Naked Science Forum

Non Life Sciences => Physics, Astronomy & Cosmology => Topic started by: nudephil on 05/10/2020 17:42:57

Title: What causes a planet's rotation?
Post by: nudephil on 05/10/2020 17:42:57
We got this question sent in from David:

What causes a planet to rotate (Earth's rotation being 24 hours) and why is that period different for other planets in the solar system?

Can anyone answer?
Title: Re: What causes a planet's rotation?
Post by: Halc on 05/10/2020 18:01:32
Quote from: David
What causes a planet to rotate (Earth's rotation being 24 hours) and why is that period different for other planets in the solar system?
The rotation of any planet is initially due to the angular momentum of all the material that originally accreted into the young planet.
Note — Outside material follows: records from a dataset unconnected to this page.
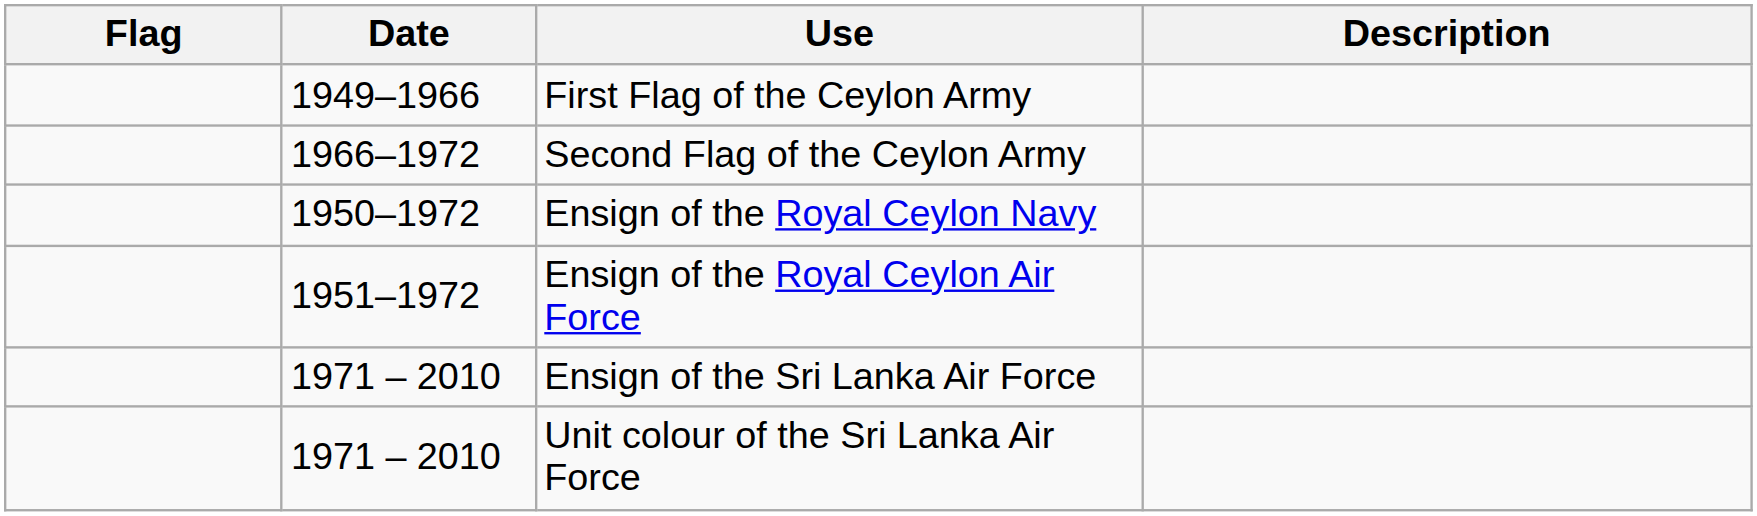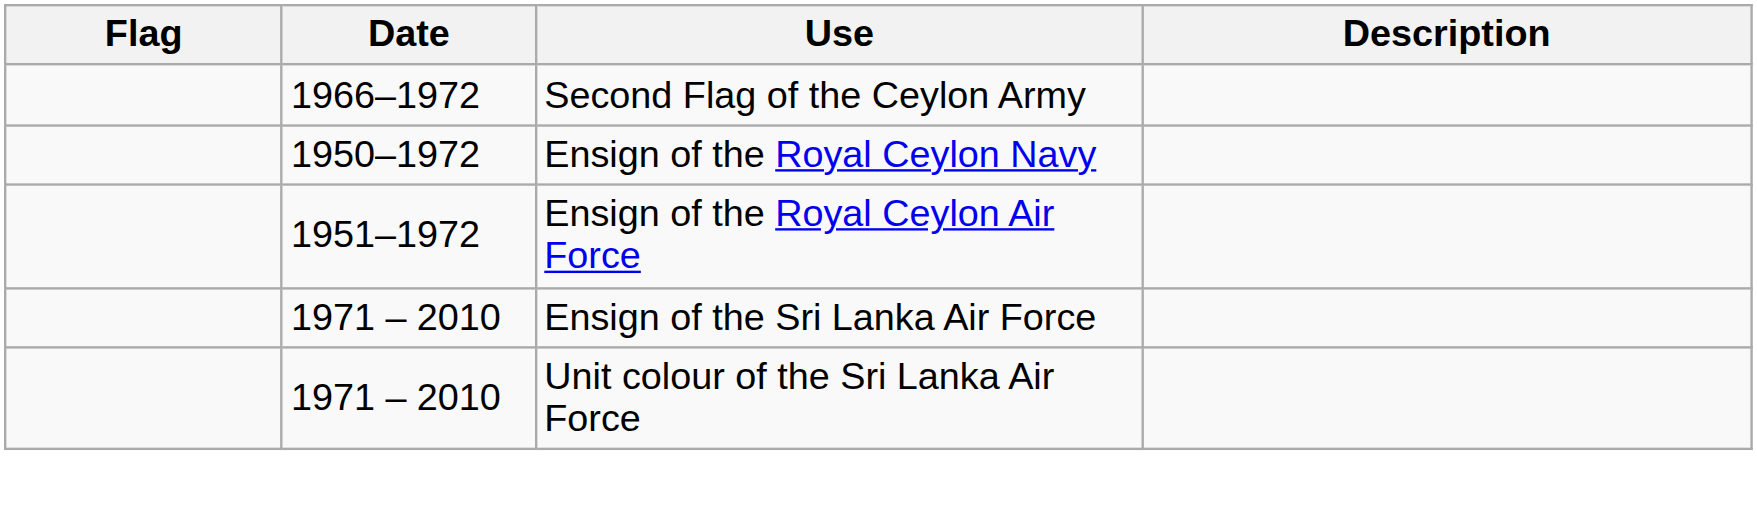- row: 1949–1966 | First Flag of the Ceylon Army
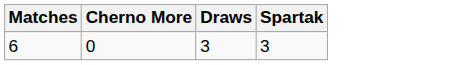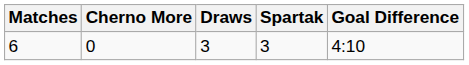+ column: Goal Difference | 4:10
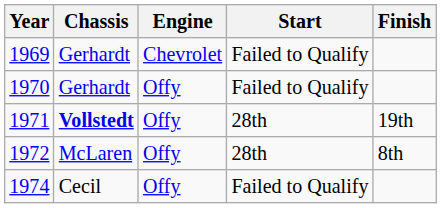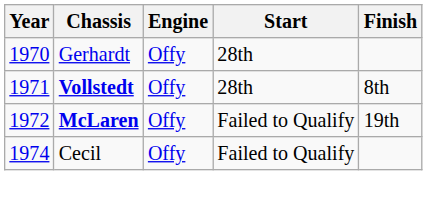- row: 1969 | Gerhardt | Chevrolet | Failed to Qualify
1970 | Start: Failed to Qualify -> 28th
1971 | Finish: 19th -> 8th
1972 | Chassis: normal -> bold
1972 | Start: 28th -> Failed to Qualify
1972 | Finish: 8th -> 19th
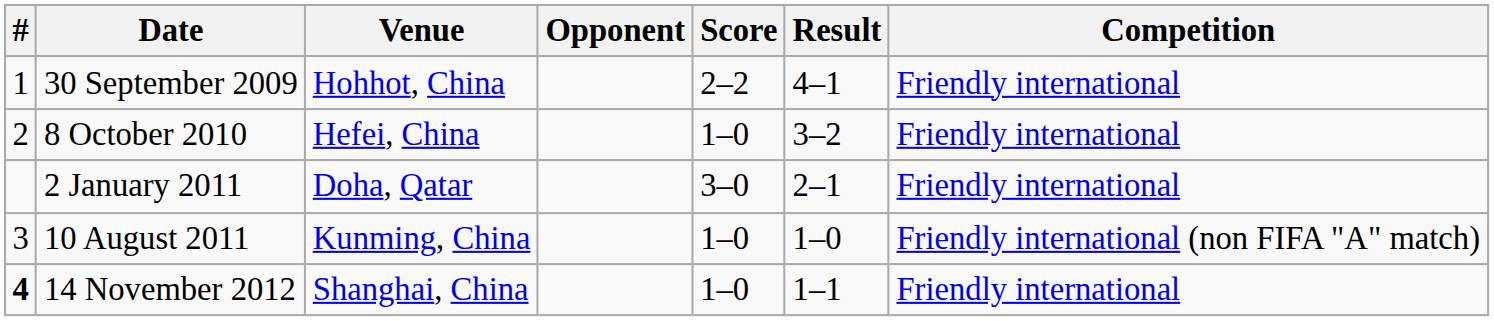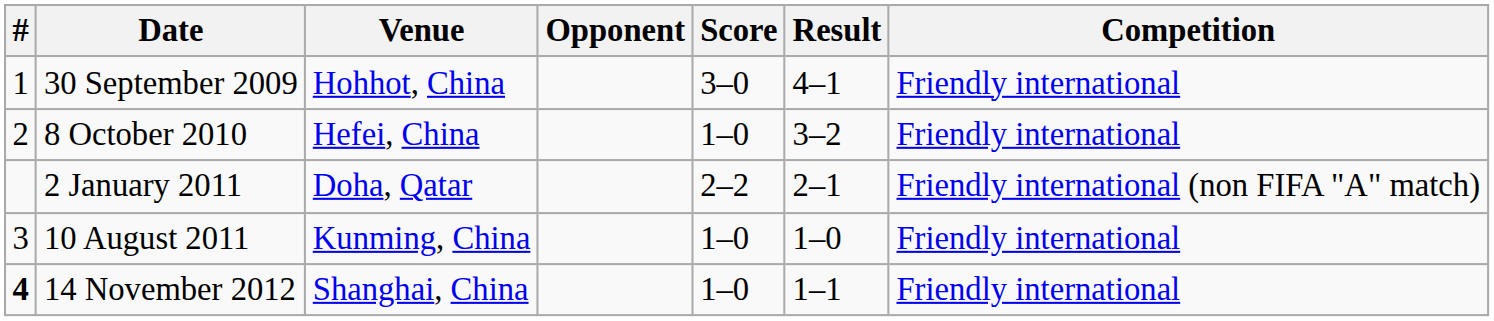30 September 2009 | Score: 2–2 -> 3–0
2 January 2011 | Score: 3–0 -> 2–2
2 January 2011 | Competition: Friendly international -> Friendly international (non FIFA "A" match)
10 August 2011 | Competition: Friendly international (non FIFA "A" match) -> Friendly international
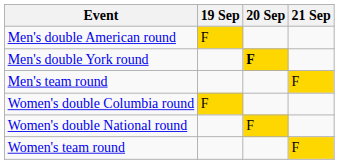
This same angular momentum (of the entire cloud forming the solar system) also manifests in the orbital velocity of each of the planets, which therefore tend to have the same plane of rotation.  The material making up the various planets can come in from random angles and might result in a planet with abnormal (heavily tilted) rotation like Venus and Uranus.  The current spin of Earth is probably mostly determined not by the small particles that originally formed it, but rather by the angle at which it was struck by Theia, forming the current Earth-Moon system as we know it.

Anyway, that rotation tends to slow over time as tidal friction removes energy from the system and transfers angular momentum from one object to another.  In Earth's case, its spin rate has decreased from a few hours to today's nearly 24 hours. That momentum has mostly been transferred to the moon's orbital momentum, and some of it to Earth's orbital momentum.

Each planet has a different essentially random spin rate which is continuously changing due to the magnitude of the friction torque exerted by it.  Jupiter spins fast because its moons are just too small to put significant braking on it.

Mercury is currently locked into its spin rate since the torque forces on it are exactly balanced.
Title: Re: What causes a planet's rotation?
Post by: evan_au on 05/10/2020 22:28:35
Uranus orbits on its side, possibly because it got whacked by something much larger than the hypothetical Theia.